Il giorno in cui i re o i sacerdoti decisero di allontanare da loro quella parte onorifica ma dolorosa della loro funzione, due soluzioni furono possibili. Una: si fa loro, sul braccio per esempio, una piccola ferita; così si vedono i rappresentanti di Adone, di Attis, di Osiride subire una parvenza di sacrificio. L'altra: delegano uno dei loro figli, poi un terzo, generalmente un condannato, che recita il loro ruolo ed è immolato al loro posto.
In certe circostanze, la cerimonia resta il sacrificio mistico del dio, grave qui, frenetico là, ma conservando la sua grandezza tragica. In altre, si trasforma in buffonata; perché è proprio dell'uomo mescolare la farsa alla tragedia; e non c'è un angolo della terra dove non sfilano, attraverso i secoli, questi patetici re da farsa che rappresentano i re-dèi o piuttosto sono fatti re-dèi per i pochi giorni che si termineranno con la loro messa a morte rituale. Abbiamo segnalato sopra, a proposito dell'ipotesi frazieriana, e avremo l'occasione di segnalare ancora tutto ciò che ha in comune con queste strane cerimonie la Passione di Gesù come la raccontano i vangeli.
Ma, a poco a poco, l'uomo si era disgustato del sacrificio umano, e aveva cominciato a praticare sia il sacrificio per simulazione, vale a dire che, come da noi a teatro, si simulava lo sgozzamento; sia il sacrificio in effigie, vale a dire che si fingeva di immolare questa volta un manichino. A volte era un animale, che non era più l'animale-dio delle origini, ma solo il sostituto del dio. A volte, infine, era un oggetto, senza forma umana o animale, per esempio un covone di grano, per esempio un pezzo di pane.

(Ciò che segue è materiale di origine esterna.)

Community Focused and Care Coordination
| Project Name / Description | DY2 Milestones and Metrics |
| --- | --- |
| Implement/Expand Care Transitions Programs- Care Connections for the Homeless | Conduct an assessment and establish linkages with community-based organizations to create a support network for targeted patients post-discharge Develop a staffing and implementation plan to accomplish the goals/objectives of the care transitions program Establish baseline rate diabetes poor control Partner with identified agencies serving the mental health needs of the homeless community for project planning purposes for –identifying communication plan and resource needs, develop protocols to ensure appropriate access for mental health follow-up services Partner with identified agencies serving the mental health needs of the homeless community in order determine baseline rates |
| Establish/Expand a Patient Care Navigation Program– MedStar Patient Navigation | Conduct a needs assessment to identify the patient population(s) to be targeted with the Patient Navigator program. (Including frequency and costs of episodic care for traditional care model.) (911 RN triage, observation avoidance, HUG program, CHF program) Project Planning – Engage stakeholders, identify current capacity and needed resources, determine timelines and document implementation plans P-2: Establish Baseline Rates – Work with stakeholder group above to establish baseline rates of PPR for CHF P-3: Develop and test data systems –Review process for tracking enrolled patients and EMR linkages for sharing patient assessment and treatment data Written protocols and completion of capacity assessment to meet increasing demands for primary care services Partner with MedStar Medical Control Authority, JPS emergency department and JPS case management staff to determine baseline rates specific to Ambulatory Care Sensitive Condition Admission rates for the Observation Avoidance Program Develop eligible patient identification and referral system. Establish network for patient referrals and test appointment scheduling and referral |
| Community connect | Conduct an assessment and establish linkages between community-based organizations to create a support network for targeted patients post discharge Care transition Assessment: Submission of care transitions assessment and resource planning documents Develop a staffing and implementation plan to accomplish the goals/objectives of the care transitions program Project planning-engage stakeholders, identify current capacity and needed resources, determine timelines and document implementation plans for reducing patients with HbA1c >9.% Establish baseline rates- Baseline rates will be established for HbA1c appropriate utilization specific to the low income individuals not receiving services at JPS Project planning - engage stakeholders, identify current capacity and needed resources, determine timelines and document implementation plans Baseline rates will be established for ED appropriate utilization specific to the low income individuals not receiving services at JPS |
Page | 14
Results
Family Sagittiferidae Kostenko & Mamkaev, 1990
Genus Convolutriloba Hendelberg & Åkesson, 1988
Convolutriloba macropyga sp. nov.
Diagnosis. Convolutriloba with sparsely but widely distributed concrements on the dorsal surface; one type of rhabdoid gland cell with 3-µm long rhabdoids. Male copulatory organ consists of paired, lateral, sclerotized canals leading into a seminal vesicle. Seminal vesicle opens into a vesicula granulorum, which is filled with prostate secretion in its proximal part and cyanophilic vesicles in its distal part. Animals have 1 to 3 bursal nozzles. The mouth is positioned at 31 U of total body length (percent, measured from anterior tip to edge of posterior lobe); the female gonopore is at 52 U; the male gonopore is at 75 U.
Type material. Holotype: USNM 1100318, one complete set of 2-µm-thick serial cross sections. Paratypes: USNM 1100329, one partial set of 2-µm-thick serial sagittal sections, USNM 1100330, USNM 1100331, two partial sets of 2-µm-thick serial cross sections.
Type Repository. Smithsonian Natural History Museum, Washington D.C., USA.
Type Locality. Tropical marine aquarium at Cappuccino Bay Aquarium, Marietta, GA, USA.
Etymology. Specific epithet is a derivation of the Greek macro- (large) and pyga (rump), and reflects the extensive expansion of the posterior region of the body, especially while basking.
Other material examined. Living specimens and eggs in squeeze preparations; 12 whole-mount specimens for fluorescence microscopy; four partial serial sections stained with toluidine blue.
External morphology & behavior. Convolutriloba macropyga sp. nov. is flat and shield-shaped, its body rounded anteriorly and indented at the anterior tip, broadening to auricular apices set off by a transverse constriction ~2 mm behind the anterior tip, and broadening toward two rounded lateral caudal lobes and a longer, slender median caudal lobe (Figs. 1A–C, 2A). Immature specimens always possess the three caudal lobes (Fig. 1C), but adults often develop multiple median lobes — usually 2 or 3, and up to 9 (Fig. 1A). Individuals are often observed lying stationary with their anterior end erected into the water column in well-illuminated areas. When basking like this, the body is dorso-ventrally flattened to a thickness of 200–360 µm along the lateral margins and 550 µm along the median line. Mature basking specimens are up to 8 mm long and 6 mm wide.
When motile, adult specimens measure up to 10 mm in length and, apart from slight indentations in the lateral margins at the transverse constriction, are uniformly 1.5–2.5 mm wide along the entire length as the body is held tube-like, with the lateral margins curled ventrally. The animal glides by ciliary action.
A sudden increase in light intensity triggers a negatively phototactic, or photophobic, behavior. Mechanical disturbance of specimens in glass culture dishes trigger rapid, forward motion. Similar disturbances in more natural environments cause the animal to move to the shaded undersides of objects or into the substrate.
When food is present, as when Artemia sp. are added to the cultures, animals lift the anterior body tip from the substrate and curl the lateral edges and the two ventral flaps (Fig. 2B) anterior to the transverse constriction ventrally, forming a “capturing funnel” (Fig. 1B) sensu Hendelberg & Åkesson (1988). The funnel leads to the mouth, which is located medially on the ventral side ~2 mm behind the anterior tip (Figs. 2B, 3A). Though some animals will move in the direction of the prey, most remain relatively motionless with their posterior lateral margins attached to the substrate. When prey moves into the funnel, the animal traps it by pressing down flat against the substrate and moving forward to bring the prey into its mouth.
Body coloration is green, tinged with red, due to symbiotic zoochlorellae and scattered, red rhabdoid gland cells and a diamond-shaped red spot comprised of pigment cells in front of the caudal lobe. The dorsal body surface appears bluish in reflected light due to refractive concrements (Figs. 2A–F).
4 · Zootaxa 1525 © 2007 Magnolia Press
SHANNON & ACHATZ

... Come tali credenze, come tali pratiche si spiegano?
NOTE
[1] The Religion of the Semites, prima edizione, Londra, 1889; seconda edizione (postuma), 1894; non tradotto in francese, il che è uno scandalo.
[2] È inteso che, per la rapidità dell'esposizione, si trascurano qui gli intermediari che vanno dalle potenze indeterminate agli dèi.
[3] Il senso che conviene dare alle due parole mito e leggenda sarà precisato tra poco.